EXERCISE GOAL
Return the whole listing exactly, omitting the pictures.

── DATA EXCERPT

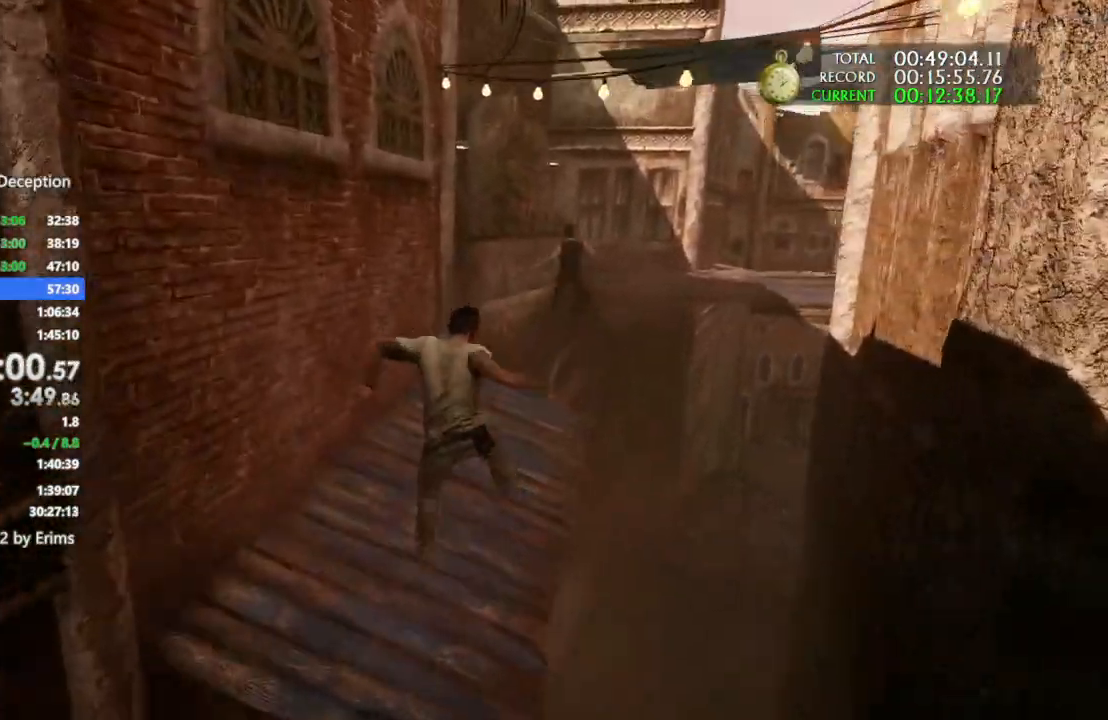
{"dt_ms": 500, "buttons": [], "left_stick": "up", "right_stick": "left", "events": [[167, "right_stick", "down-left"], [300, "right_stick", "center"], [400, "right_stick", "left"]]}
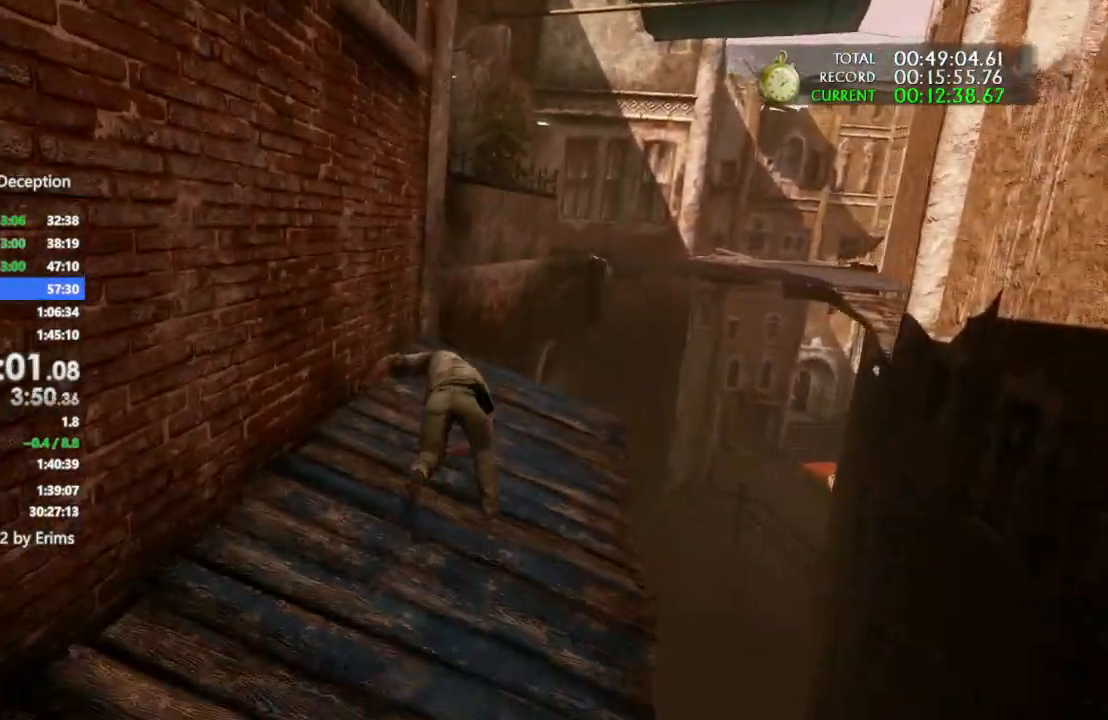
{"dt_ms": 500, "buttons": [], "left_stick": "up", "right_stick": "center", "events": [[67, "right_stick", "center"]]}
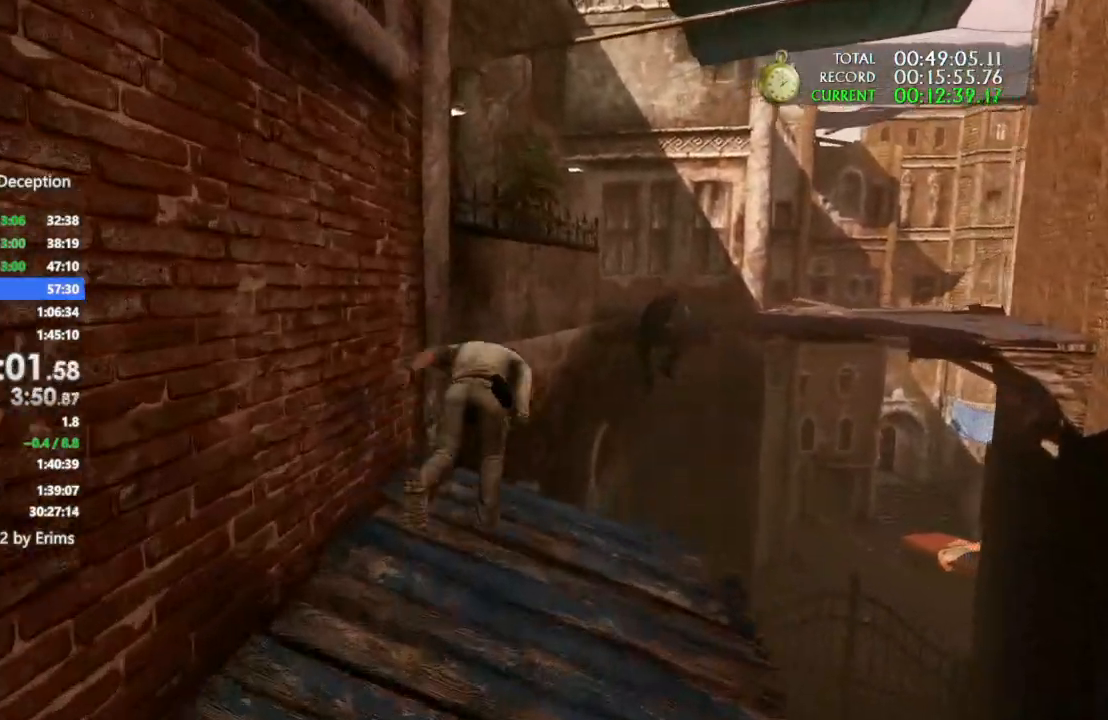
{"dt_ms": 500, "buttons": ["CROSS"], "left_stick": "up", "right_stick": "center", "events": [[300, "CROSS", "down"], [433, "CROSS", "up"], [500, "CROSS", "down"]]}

────

FINISHED TASK
{"dt_ms": 500, "buttons": [], "left_stick": "up", "right_stick": "left", "events": [[167, "right_stick", "down-left"], [300, "right_stick", "center"], [400, "right_stick", "left"]]}
{"dt_ms": 500, "buttons": [], "left_stick": "up", "right_stick": "center", "events": [[67, "right_stick", "center"]]}
{"dt_ms": 500, "buttons": ["CROSS"], "left_stick": "up", "right_stick": "center", "events": [[300, "CROSS", "down"], [433, "CROSS", "up"], [500, "CROSS", "down"]]}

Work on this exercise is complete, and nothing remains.